Fenaba Addo: Wealth Inequality in Young Adulthood: Higher Education, Racial Disparities, and Middle Class Status
January 22 @ 12:00 pm - 1:00 pm
On January 22, 2021, Fenaba Addo, an Associate Professor of Public Policy at UNC, will present “Wealth Inequality in Young Adulthood: Higher Education, Racial Disparities, and Middle Class Status” as part of the Carolina Population Center’s 2020-21 Interdisciplinary Research Seminar Series. This year, the CPC Interdisciplinary Research Seminars will be open to both CPC members and Social Epidemiology program members.
For whom is higher education an engine of economic mobility? How should we value post-secondary education in a society with extreme wealth inequality and skyrocketing student loan debt? The message that post-secondary education is one of the strongest predictors of socioeconomic mobility, for Black and Latinx young adults in particular, is quite pervasive. It was not until recently, however, that we as society begin to grapple with amount of debt that individuals are having to take on in order to complete their post-secondary degrees. Using data of youth born in the early 1980s, this new research examines racial inequality in wealth in young adulthood, its relationship with higher education, and what is means to be middle class.

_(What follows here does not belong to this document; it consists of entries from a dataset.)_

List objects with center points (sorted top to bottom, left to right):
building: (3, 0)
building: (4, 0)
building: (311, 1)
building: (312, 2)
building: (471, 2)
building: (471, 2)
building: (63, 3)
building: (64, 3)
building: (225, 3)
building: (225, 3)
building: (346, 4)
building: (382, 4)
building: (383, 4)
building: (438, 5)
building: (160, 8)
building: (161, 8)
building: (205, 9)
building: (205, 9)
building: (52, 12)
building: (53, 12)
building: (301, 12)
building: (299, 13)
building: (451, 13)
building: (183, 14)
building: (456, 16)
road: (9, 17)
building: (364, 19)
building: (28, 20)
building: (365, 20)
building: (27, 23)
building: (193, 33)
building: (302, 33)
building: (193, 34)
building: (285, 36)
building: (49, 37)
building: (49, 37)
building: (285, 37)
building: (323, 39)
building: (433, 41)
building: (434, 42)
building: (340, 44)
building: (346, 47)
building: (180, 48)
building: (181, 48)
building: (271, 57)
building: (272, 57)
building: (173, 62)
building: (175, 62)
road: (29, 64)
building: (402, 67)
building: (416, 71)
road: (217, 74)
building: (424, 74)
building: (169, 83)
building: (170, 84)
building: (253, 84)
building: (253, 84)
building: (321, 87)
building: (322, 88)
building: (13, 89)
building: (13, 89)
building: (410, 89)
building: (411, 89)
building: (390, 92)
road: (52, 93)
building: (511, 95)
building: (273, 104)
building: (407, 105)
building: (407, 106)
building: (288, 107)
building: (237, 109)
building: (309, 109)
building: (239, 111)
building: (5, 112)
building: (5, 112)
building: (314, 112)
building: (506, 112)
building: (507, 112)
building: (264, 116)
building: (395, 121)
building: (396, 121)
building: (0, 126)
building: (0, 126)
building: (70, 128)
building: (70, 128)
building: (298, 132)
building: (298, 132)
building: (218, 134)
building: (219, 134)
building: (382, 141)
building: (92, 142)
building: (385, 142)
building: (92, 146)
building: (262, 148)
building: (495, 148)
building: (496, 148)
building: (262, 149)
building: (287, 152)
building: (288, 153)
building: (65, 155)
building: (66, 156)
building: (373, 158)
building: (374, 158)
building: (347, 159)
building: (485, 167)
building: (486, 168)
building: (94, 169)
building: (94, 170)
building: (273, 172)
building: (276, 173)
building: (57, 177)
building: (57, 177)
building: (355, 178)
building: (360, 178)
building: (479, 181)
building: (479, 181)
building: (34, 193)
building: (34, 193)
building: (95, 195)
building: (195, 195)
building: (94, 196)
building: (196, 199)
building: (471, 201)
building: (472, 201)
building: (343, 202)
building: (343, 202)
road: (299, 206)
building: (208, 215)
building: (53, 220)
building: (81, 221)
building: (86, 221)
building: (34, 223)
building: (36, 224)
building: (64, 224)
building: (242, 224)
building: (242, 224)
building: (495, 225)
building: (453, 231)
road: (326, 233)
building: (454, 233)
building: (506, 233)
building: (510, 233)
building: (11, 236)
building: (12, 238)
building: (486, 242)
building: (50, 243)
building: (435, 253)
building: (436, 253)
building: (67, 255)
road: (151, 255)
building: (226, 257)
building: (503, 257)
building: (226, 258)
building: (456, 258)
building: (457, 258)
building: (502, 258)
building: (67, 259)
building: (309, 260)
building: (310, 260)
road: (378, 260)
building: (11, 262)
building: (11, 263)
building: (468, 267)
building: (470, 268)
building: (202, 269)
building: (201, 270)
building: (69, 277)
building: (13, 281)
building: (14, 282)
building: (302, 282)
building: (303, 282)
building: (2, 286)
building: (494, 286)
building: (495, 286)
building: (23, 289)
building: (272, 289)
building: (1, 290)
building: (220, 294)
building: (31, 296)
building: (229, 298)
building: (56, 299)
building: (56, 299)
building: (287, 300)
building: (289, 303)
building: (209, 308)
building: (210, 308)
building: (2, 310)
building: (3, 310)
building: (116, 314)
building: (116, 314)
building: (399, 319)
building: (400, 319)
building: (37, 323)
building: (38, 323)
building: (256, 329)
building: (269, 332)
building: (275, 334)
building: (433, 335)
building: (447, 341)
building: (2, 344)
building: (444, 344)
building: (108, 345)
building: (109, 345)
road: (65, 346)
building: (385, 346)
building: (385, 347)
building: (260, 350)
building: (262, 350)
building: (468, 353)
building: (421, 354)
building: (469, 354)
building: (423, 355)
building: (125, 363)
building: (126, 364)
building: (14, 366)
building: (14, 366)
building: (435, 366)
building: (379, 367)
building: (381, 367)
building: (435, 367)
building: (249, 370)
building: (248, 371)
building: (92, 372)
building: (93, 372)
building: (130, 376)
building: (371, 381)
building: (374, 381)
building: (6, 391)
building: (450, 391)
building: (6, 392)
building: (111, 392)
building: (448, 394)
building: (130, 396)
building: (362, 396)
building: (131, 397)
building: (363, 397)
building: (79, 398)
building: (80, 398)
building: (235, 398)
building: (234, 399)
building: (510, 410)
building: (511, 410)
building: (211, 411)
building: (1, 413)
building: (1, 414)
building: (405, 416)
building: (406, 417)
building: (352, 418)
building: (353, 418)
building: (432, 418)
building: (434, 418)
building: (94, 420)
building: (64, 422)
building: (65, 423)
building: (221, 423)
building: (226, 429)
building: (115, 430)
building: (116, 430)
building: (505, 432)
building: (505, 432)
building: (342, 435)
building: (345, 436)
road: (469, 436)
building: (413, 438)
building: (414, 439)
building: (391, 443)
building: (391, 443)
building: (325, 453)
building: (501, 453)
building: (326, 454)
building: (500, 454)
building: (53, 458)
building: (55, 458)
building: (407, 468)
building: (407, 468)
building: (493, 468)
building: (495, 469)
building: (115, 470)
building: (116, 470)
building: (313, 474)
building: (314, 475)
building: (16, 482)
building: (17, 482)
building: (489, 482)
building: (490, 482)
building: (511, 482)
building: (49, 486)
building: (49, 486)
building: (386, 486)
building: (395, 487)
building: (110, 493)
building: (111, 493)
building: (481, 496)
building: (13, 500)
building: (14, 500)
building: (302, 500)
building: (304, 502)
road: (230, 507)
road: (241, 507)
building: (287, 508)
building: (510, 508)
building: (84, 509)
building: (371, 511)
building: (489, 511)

Fenaba R. Addo is an Associate Professor of Public Policy. Her work examines debt and wealth inequality with a focus on family, relationships, and higher education. She received her Ph.D. in Policy Analysis and Management from Cornell University and holds a B.S. in Economics from Duke University. Prior to joining UNC, she was the Lorna Jorgensen Wendt Associate Professor of Money, Relationships, and Equality (MORE) in the Department of Consumer Science at the University of Wisconsin-Madison.